Working papers

Academic publishing has evolved to prioritise commercial interests over knowledge sharing, often creating barriers to access and limiting how scholars can present their work. Traditional journals, while valuable for maintaining academic rigour, can constrain how we share and engage with ideas. I believe we need additional ways to communicate scholarly work that preserve academic quality while embracing more dynamic and accessible formats.

This is why I’m experimenting with a multi-version approach to publishing my academic work. Each version serves a different purpose while maintaining the core scholarly contribution:

  • Working Paper
  • Preprint version
  • Journal publication

The Working Papers on this website are “living documents” that will continue to evolve over time. They will include additional context, multimedia elements, and ongoing discussion that enrich the core academic work. This version allows me to integrate the ideas in the article more deeply with related concepts and to present it in ways that might be more meaningful for different audiences. Think of it as a more detailed story behind the research.

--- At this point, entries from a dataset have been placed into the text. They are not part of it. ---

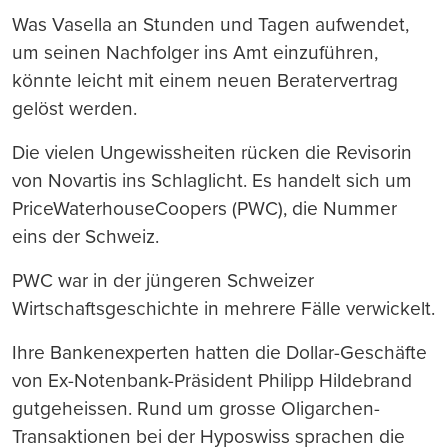
Was Vasella an Stunden und Tagen aufwendet,
um seinen Nachfolger ins Amt einzuführen,
könnte leicht mit einem neuen Beratervertrag
gelöst werden.
Die vielen Ungewissheiten rücken die Revisorin
von Novartis ins Schlaglicht. Es handelt sich um
PriceWaterhouseCoopers (PWC), die Nummer
eins der Schweiz.
PWC war in der jüngeren Schweizer
Wirtschaftsgeschichte in mehrere Fälle verwickelt.
Ihre Bankenexperten hatten die Dollar-Geschäfte
von Ex-Notenbank-Präsident Philipp Hildebrand
gutgeheissen. Rund um grosse Oligarchen-
Transaktionen bei der Hyposwiss sprachen die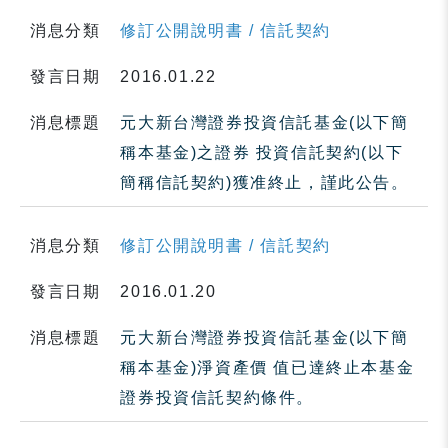
消息分類
修訂公開說明書 / 信託契約
發言日期
2016.01.22
消息標題
元大新台灣證券投資信託基金(以下簡
稱本基金)之證券 投資信託契約(以下
簡稱信託契約)獲准終止，謹此公告。
消息分類
修訂公開說明書 / 信託契約
發言日期
2016.01.20
消息標題
元大新台灣證券投資信託基金(以下簡
稱本基金)淨資產價 值已達終止本基金
證券投資信託契約條件。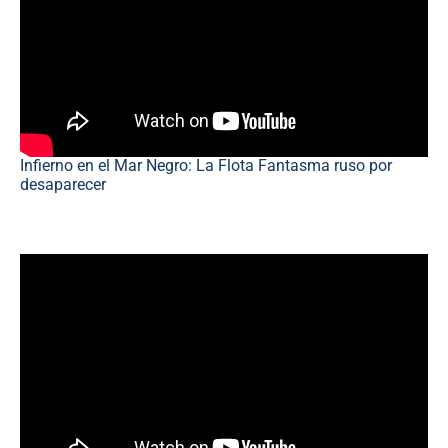
Infierno en el Mar Negro: La Flota Fantasma ruso por
desaparecer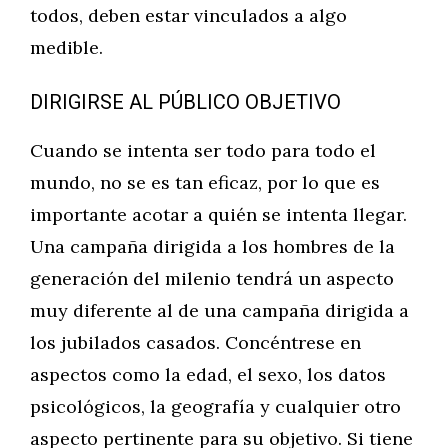
todos, deben estar vinculados a algo
medible.
DIRIGIRSE AL PÚBLICO OBJETIVO
Cuando se intenta ser todo para todo el
mundo, no se es tan eficaz, por lo que es
importante acotar a quién se intenta llegar.
Una campaña dirigida a los hombres de la
generación del milenio tendrá un aspecto
muy diferente al de una campaña dirigida a
los jubilados casados. Concéntrese en
aspectos como la edad, el sexo, los datos
psicológicos, la geografía y cualquier otro
aspecto pertinente para su objetivo. Si tiene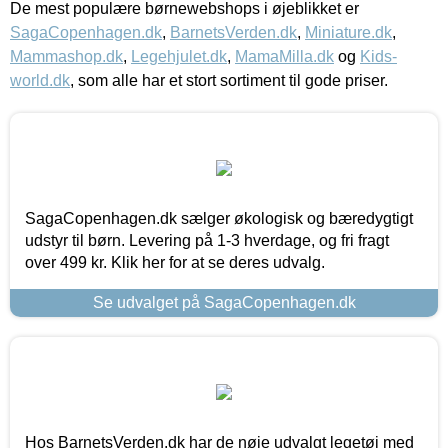
De mest populære børnewebshops i øjeblikket er
SagaCopenhagen.dk
,
BarnetsVerden.dk
,
Miniature.dk
,
Mammashop.dk
,
Legehjulet.dk
,
MamaMilla.dk
og
Kids-
world.dk
, som alle har et stort sortiment til gode priser.
SagaCopenhagen.dk sælger økologisk og bæredygtigt
udstyr til børn. Levering på 1-3 hverdage, og fri fragt
over 499 kr. Klik her for at se deres udvalg.
Se udvalget på SagaCopenhagen.dk
Hos BarnetsVerden.dk har de nøje udvalgt legetøj med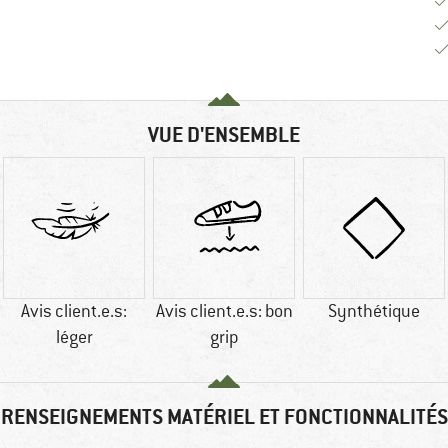
VUE D'ENSEMBLE
Avis client.e.s:
Avis client.e.s: bon
Synthétique
léger
grip
RENSEIGNEMENTS MATÉRIEL ET FONCTIONNALITÉS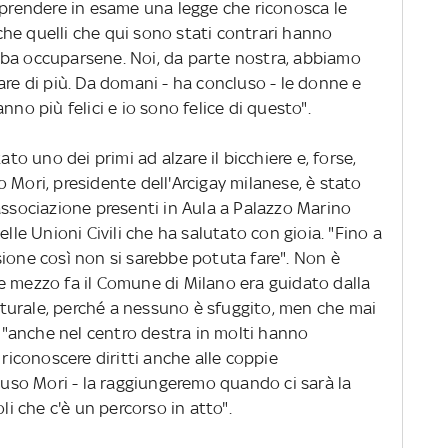
 prendere in esame una legge che riconosca le
Anche quelli che qui sono stati contrari hanno
bba occuparsene. Noi, da parte nostra, abbiamo
are di più. Da domani - ha concluso - le donne e
nno più felici e io sono felice di questo".
tato uno dei primi ad alzare il bicchiere e, forse,
 Mori, presidente dell'Arcigay milanese, è stato
associazione presenti in Aula a Palazzo Marino
elle Unioni Civili che ha salutato con gioia. "Fino a
sione così non si sarebbe potuta fare". Non è
e mezzo fa il Comune di Milano era guidato dalla
turale, perché a nessuno è sfuggito, men che mai
a, "anche nel centro destra in molti hanno
 riconoscere diritti anche alle coppie
luso Mori - la raggiungeremo quando ci sarà la
 che c'è un percorso in atto".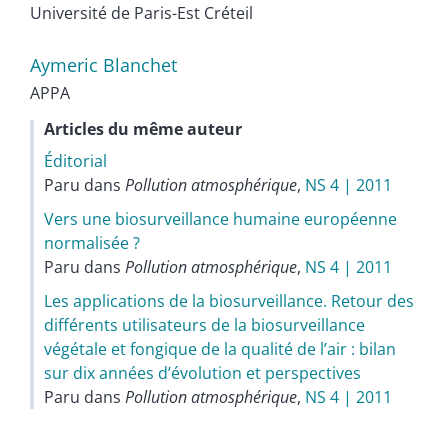
Université de Paris-Est Créteil
Aymeric
Blanchet
APPA
Articles du même auteur
Éditorial
Paru dans
Pollution atmosphérique
,
NS 4 | 2011
Vers une biosurveillance humaine européenne
normalisée ?
Paru dans
Pollution atmosphérique
,
NS 4 | 2011
Les applications de la biosurveillance. Retour des
différents utilisateurs de la biosurveillance
végétale et fongique de la qualité de l’air : bilan
sur dix années d’évolution et perspectives
Paru dans
Pollution atmosphérique
,
NS 4 | 2011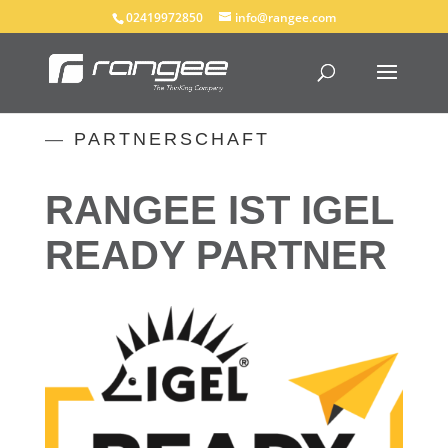
02419972850
info@rangee.com
—
PARTNERSCHAFT
RANGEE IST IGEL
READY PARTNER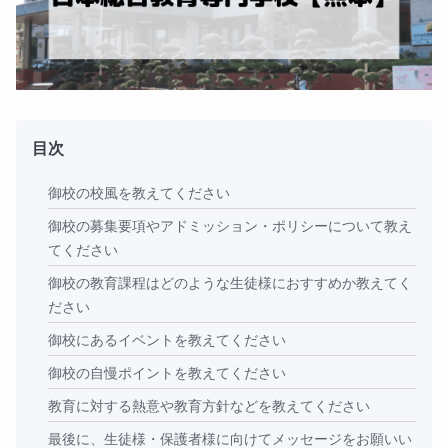
目次
御校の校風を教えてください
御校の募集要項やアドミッション・ポリシーについて教え
てください
御校の教育課程はどのような生徒様におすすめか教えてく
ださい
御校にあるイベントを教えてください
御校の自慢ポイントを教えてください
教育に対する熱意や教育方針などを教えてください
最後に、生徒様・保護者様に向けてメッセージをお願いい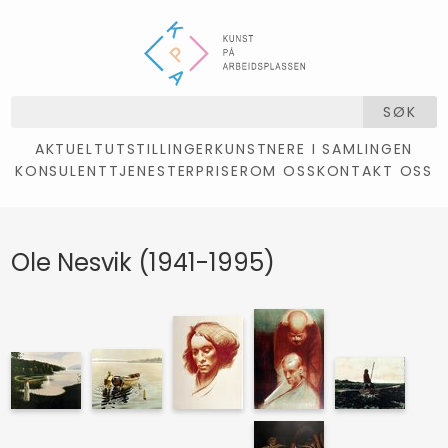
SØK
AKTUELT
UTSTILLINGER
KUNSTNERE I SAMLINGEN
KONSULENTTJENESTER
PRISER
OM OSS
KONTAKT OSS
Ole Nesvik (1941-1995)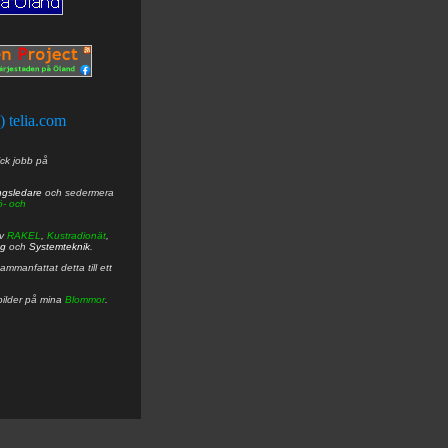
t) telia.com
ick jobb på
ngsledare
och sedermera
ö- och
av
RAKEL
,
Kustradionät
,
ng
och
Systemteknik
.
mmanfattat detta till ett
bilder på mina
Blommor
.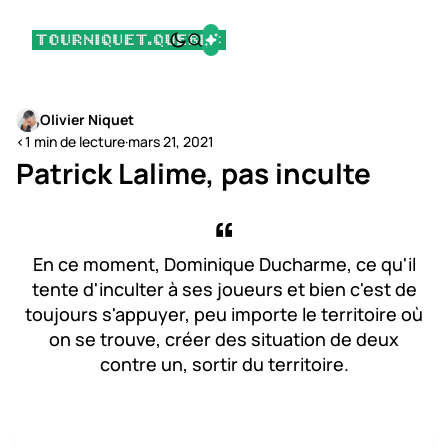
Olivier Niquet
<1 min de lecture
·
mars 21, 2021
Patrick Lalime, pas inculte
En ce moment, Dominique Ducharme, ce qu'il
tente d'inculter à ses joueurs et bien c'est de
toujours s'appuyer, peu importe le territoire où
on se trouve, créer des situation de deux
contre un, sortir du territoire.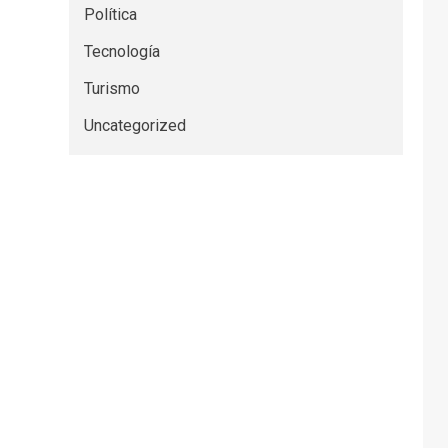
Política
Tecnología
Turismo
Uncategorized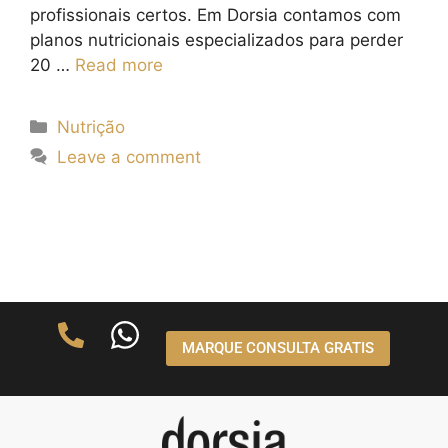
profissionais certos. Em Dorsia contamos com
planos nutricionais especializados para perder
20 …
Read more
Nutrição
Leave a comment
MARQUE CONSULTA GRATIS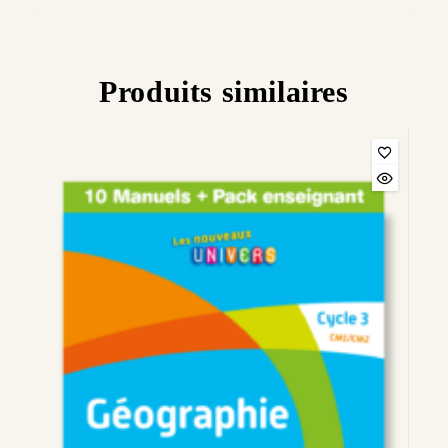
Produits similaires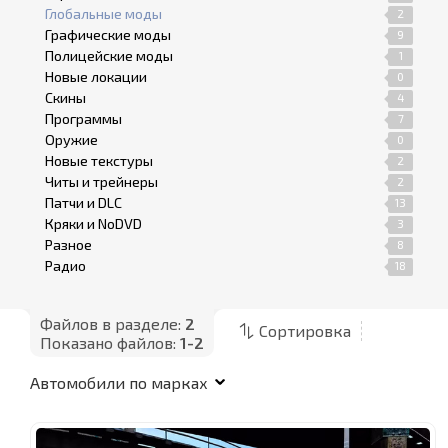
Глобальные моды
2
Графические моды
9
Полицейские моды
1
Новые локации
0
Скины
4
Программы
7
Оружие
0
Новые текстуры
2
Читы и трейнеры
2
Патчи и DLC
13
Кряки и NoDVD
3
Разное
8
Радио
18
Файлов в разделе:
2
Сортировка
Показано файлов:
1-2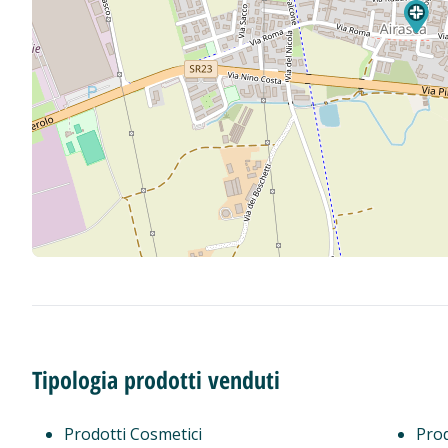
Tipologia prodotti venduti
Prodotti Cosmetici
Prod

The preprint versions serve as formal snapshots of the article, maintaining traditional academic formatting and providing a stable reference point for citation. They represent my thinking before peer review or journal-specific modifications.

If the paper is accepted for journal publication, that version will be hosted in the relevant journal. While this version may have enhanced academic credibility through peer review, it’s important to note that all substantive scholarly content also appears in the preprint version. The journal version primarily adds the benefit of formal peer review and traditional academic recognition.


Publishing with purpose: Using AI to enhance scientific discourse

The emergence of generative AI in academic publishing presents both opportunities and risks for scientific discourse. While AI could accelerate problematic “publish or perish” incentives, it could also be used to transform scientific journals from metrics-driven repositories into vibrant learning communities that facilitate meaningful dialogue between researchers, clinicians, and educators. The article proposes specific ways AI could enhance rather than merely accelerate scientific discourse, while acknowledging the systemic challenges of implementing such changes within the current academic publishing ecosystem.